Money
The Impact of Rising Mortgage Rates on the Housing Market
2024-11-21
Last week witnessed a slight uptick in mortgage rates, leaving prospective homebuyers with little respite during a seasonally slower period for the housing market. According to Freddie Mac data, the average 30-year fixed mortgage rate reached 6.84% in the week through Wednesday, as opposed to 6.78% the previous week. Simultaneously, the average 15-year rate increased from 5.99% to 6.02%. These rates have been gradually moving back towards 7% as 10-year Treasury yields, which closely influence mortgage rates, have remained around 4.4% in the weeks following the election.

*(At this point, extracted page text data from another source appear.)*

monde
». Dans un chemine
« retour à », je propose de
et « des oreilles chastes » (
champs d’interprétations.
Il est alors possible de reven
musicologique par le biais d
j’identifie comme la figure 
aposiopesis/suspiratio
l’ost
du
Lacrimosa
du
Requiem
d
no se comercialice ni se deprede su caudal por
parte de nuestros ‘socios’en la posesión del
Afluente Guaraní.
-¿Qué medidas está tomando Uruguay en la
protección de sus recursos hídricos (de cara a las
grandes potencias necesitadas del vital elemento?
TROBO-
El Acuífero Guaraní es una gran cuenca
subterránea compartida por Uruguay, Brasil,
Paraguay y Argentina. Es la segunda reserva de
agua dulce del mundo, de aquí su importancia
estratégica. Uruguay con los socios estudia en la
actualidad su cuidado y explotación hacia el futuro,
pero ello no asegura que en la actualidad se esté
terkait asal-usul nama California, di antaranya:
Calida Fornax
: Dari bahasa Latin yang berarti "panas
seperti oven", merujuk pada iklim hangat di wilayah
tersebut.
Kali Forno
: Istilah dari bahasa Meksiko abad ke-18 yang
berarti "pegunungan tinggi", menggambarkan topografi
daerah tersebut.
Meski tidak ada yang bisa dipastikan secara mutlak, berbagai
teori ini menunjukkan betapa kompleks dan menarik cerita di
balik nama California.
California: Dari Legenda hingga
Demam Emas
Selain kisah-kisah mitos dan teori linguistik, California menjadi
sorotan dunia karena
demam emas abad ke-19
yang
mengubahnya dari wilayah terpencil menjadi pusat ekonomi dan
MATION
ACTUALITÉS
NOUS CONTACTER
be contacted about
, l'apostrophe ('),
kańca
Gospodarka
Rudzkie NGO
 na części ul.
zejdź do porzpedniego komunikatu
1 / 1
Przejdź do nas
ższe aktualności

Chief Economist's Perspective

Sam Khater, Freddie Mac's chief economist, stated in a statement that heading into the holidays, purchase demand remains sluggish. Although for-sale inventory is seeing a modest increase, the elevated interest rate environment has led to a softening in new construction. This indicates that the higher rates are having a significant impact on the housing market, affecting both purchase demand and new construction activities.Even with the persistent higher rates, mortgage application volumes are showing a slight improvement. The Mortgage Bankers Association (MBA) reported that applications to purchase a home were up 2% through Nov. 15 compared to the same week a year ago. Additionally, refinancing applications also rose by 2%, driven by an increase in VA loans. This shows that despite the overall higher rates, there is still some activity in the mortgage market.The existing home sales data released on Thursday provided some positive news. It showed the first year-over-year gain since 2021, likely aided by the lower mortgage rates seen earlier in the fall. October's seasonally adjusted annual rate of 3.96 million homes was 2.9% higher than a year earlier. This indicates that lower mortgage rates can have a positive impact on existing home sales.The direction of mortgage rates will play a crucial role in affecting home sales in the coming months. National Association of Realtors Chief Economist Lawrence Yun stated in a statement that the worst of the downturn in home sales may be over, with increasing inventory leading to more transactions. He also mentioned that additional job gains and continued economic growth seem assured, resulting in growing housing demand. This suggests that a combination of factors, including mortgage rates and economic conditions, will determine the future of the housing market.Claire Boston, a senior reporter for Yahoo Finance, specializes in covering housing, mortgages, and home insurance. Her reports provide valuable insights into the various aspects of the housing market and its related issues.In conclusion, the rising mortgage rates and their impact on the housing market are complex and multifaceted. While higher rates have led to a slowdown in some areas, there are also signs of improvement and potential for growth. The future of the housing market will depend on various factors, including mortgage rates, economic conditions, and consumer behavior.